### What is being asked
Edit the items below by replacing every "common name" with "vernacular name", and leave everything else unchanged.

### Provided records
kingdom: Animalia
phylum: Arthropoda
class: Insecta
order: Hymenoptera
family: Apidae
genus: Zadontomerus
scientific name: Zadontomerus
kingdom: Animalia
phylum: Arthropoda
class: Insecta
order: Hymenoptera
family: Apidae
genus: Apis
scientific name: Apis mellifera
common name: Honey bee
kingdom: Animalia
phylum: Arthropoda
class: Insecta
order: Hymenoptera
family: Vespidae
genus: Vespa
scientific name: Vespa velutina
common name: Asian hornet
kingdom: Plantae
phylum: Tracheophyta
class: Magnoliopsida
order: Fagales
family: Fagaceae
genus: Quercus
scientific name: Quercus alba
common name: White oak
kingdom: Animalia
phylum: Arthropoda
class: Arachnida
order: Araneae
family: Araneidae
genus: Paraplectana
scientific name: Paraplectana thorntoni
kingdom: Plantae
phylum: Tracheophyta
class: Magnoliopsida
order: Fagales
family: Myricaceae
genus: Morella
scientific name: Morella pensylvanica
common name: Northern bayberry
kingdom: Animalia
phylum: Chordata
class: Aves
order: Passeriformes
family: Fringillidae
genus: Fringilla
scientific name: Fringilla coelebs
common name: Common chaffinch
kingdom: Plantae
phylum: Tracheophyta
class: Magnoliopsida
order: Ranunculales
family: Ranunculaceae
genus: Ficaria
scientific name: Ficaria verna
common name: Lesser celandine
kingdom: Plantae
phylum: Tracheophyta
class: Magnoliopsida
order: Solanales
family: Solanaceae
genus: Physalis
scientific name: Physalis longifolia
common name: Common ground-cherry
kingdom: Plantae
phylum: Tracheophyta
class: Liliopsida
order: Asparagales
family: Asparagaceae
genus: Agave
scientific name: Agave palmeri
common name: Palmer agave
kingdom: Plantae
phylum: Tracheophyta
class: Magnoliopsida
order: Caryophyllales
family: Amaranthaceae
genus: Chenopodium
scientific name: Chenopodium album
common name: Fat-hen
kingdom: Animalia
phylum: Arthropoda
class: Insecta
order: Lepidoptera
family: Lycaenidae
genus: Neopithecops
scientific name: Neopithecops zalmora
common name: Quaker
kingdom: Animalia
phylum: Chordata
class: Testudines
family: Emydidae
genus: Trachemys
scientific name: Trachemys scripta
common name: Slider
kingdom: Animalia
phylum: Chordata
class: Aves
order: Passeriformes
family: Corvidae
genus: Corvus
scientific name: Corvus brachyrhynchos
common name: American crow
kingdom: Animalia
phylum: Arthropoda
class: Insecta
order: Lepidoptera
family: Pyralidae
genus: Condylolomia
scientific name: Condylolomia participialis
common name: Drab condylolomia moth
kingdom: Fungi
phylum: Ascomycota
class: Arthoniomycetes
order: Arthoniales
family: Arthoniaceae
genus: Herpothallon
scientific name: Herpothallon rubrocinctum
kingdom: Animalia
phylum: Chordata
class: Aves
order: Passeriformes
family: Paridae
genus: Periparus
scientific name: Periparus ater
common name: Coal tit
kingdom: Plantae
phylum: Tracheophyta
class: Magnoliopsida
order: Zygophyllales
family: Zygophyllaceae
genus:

### Task result
kingdom: Animalia
phylum: Arthropoda
class: Insecta
order: Hymenoptera
family: Apidae
genus: Zadontomerus
scientific name: Zadontomerus
kingdom: Animalia
phylum: Arthropoda
class: Insecta
order: Hymenoptera
family: Apidae
genus: Apis
scientific name: Apis mellifera
vernacular name: Honey bee
kingdom: Animalia
phylum: Arthropoda
class: Insecta
order: Hymenoptera
family: Vespidae
genus: Vespa
scientific name: Vespa velutina
vernacular name: Asian hornet
kingdom: Plantae
phylum: Tracheophyta
class: Magnoliopsida
order: Fagales
family: Fagaceae
genus: Quercus
scientific name: Quercus alba
vernacular name: White oak
kingdom: Animalia
phylum: Arthropoda
class: Arachnida
order: Araneae
family: Araneidae
genus: Paraplectana
scientific name: Paraplectana thorntoni
kingdom: Plantae
phylum: Tracheophyta
class: Magnoliopsida
order: Fagales
family: Myricaceae
genus: Morella
scientific name: Morella pensylvanica
vernacular name: Northern bayberry
kingdom: Animalia
phylum: Chordata
class: Aves
order: Passeriformes
family: Fringillidae
genus: Fringilla
scientific name: Fringilla coelebs
vernacular name: Common chaffinch
kingdom: Plantae
phylum: Tracheophyta
class: Magnoliopsida
order: Ranunculales
family: Ranunculaceae
genus: Ficaria
scientific name: Ficaria verna
vernacular name: Lesser celandine
kingdom: Plantae
phylum: Tracheophyta
class: Magnoliopsida
order: Solanales
family: Solanaceae
genus: Physalis
scientific name: Physalis longifolia
vernacular name: Common ground-cherry
kingdom: Plantae
phylum: Tracheophyta
class: Liliopsida
order: Asparagales
family: Asparagaceae
genus: Agave
scientific name: Agave palmeri
vernacular name: Palmer agave
kingdom: Plantae
phylum: Tracheophyta
class: Magnoliopsida
order: Caryophyllales
family: Amaranthaceae
genus: Chenopodium
scientific name: Chenopodium album
vernacular name: Fat-hen
kingdom: Animalia
phylum: Arthropoda
class: Insecta
order: Lepidoptera
family: Lycaenidae
genus: Neopithecops
scientific name: Neopithecops zalmora
vernacular name: Quaker
kingdom: Animalia
phylum: Chordata
class: Testudines
family: Emydidae
genus: Trachemys
scientific name: Trachemys scripta
vernacular name: Slider
kingdom: Animalia
phylum: Chordata
class: Aves
order: Passeriformes
family: Corvidae
genus: Corvus
scientific name: Corvus brachyrhynchos
vernacular name: American crow
kingdom: Animalia
phylum: Arthropoda
class: Insecta
order: Lepidoptera
family: Pyralidae
genus: Condylolomia
scientific name: Condylolomia participialis
vernacular name: Drab condylolomia moth
kingdom: Fungi
phylum: Ascomycota
class: Arthoniomycetes
order: Arthoniales
family: Arthoniaceae
genus: Herpothallon
scientific name: Herpothallon rubrocinctum
kingdom: Animalia
phylum: Chordata
class: Aves
order: Passeriformes
family: Paridae
genus: Periparus
scientific name: Periparus ater
vernacular name: Coal tit
kingdom: Plantae
phylum: Tracheophyta
class: Magnoliopsida
order: Zygophyllales
family: Zygophyllaceae
genus:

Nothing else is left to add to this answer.